Online Services' Transparency Reports Still Fall Short on Data Demands

 
 
By Robert Lemos  |  Posted 2013-09-16 Email Print this article Print
 
 
 
 
 
 
 

Companies such as Facebook and Yahoo are rushing to release online transparency reports, but they continue to lack details on national security requests.

On Sept. 9, Yahoo became the latest online-services company to release a report on the number of times that governments requested information on the company's users, following Facebook's release of its own transparency report in August.

The report shows that Yahoo fielded 12,444 requests from the U.S. government in the first half of 2013, releasing information on more than 40,000 user accounts. While the online posting gives important statistics on how often government requests resulted in the handoff of information—the U.S. government received data in 92 percent of its requests to Yahoo—it and other Internet firms' reports do not break out the number of demands citing national security as the purpose of the request.

Like its rivals, Yahoo has stressed that it does not allow the government direct access to its users' data and closely scrutinizes any request.

"Our legal department demands that government data requests be made through lawful means and for lawful purposes," the company said in its statement accompanying the report. "We regularly push back against improper requests for user data, including fighting requests that are unclear, improper, overbroad or unlawful."

By publishing the report, Yahoo joined Facebook, Google, LinkedIn, Microsoft, Twitter and other Internet companies that have released transparency reports. Yet the companies are not allowed to detail the number of requests made by U.S. government agencies under anti-terrorism statutes or Foreign Intelligence Surveillance Act (FISA).

The lack of such data limits the usability of the information, said Nate Cardozo, staff attorney with the Electronic Frontier Foundation, a digital-rights advocacy group.

"Right now, they are not allowed to break down the types of national security requests—that's absurd," he said. "The government needs to change its tune and allow providers to say this is a USA PATRIOT Act request or a FISA request."

Along with civil rights organizations, the companies have called for the Obama administration to allow them to publish the number of requests made by agencies and under what authority the government requested the data.
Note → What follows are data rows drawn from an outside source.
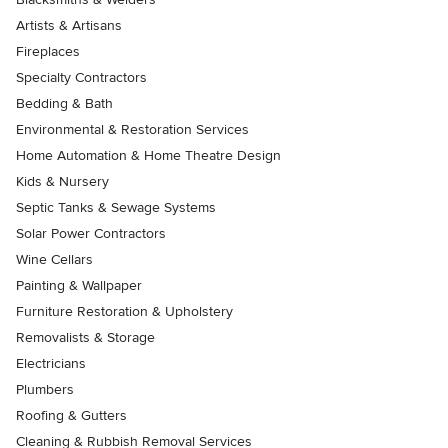
Artists & Artisans
Fireplaces
Specialty Contractors
Bedding & Bath
Environmental & Restoration Services
Home Automation & Home Theatre Design
Kids & Nursery
Septic Tanks & Sewage Systems
Solar Power Contractors
Wine Cellars
Painting & Wallpaper
Furniture Restoration & Upholstery
Removalists & Storage
Electricians
Plumbers
Roofing & Gutters
Cleaning & Rubbish Removal Services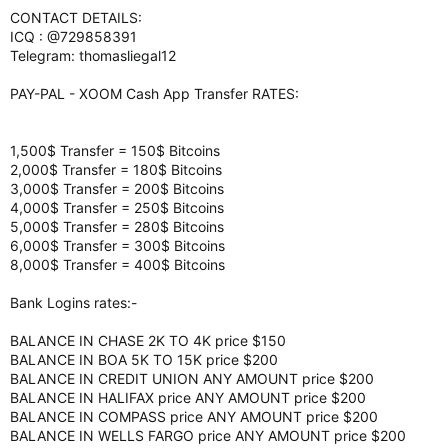
CONTACT DETAILS:
ICQ : @729858391
Telegram: thomasliegal12
PAY-PAL - XOOM Cash App Transfer RATES:
1,500$ Transfer = 150$ Bitcoins
2,000$ Transfer = 180$ Bitcoins
3,000$ Transfer = 200$ Bitcoins
4,000$ Transfer = 250$ Bitcoins
5,000$ Transfer = 280$ Bitcoins
6,000$ Transfer = 300$ Bitcoins
8,000$ Transfer = 400$ Bitcoins
Bank Logins rates:-
BALANCE IN CHASE 2K TO 4K price $150
BALANCE IN BOA 5K TO 15K price $200
BALANCE IN CREDIT UNION ANY AMOUNT price $200
BALANCE IN HALIFAX price ANY AMOUNT price $200
BALANCE IN COMPASS price ANY AMOUNT price $200
BALANCE IN WELLS FARGO price ANY AMOUNT price $200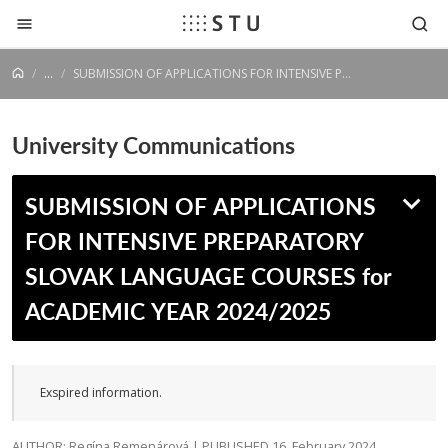
Jump to content
...
SUBMISSION OF APPLICATIONS FOR INTENSIVE PREPARATORY SLOVAK LANGUAGE COURSES for ACADEMIC YEAR 2024/2025
University Communications
SUBMISSION OF APPLICATIONS
FOR INTENSIVE PREPARATORY
SLOVAK LANGUAGE COURSES for
ACADEMIC YEAR 2024/2025
Exspired information.
AUTHOR: Regína Remenárová | PUBLISHED 16. February 2024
The United States is the largest requestor of data from the various companies by a wide margin. The U.S. government sent more than 900 requests to Twitter and more than 8,400 requests to Google. Second place for the most requests was Japan, with 87 requests to Twitter, and India, with more than 2,400 requests to Google. Germany sent the second-highest number of requests to Yahoo, asking for information in almost 4,300 cases.

The number of requests by government agencies to Internet service providers has increased quickly over the past five years. Google, which has kept the best historical records of requests, has seen an almost two-thirds increase in requests since 2009. Documents leaked by former National Security Agency contractor Edward Snowden detailed a program, called PRISM, which expedites requests on the part of intelligence agencies to service providers.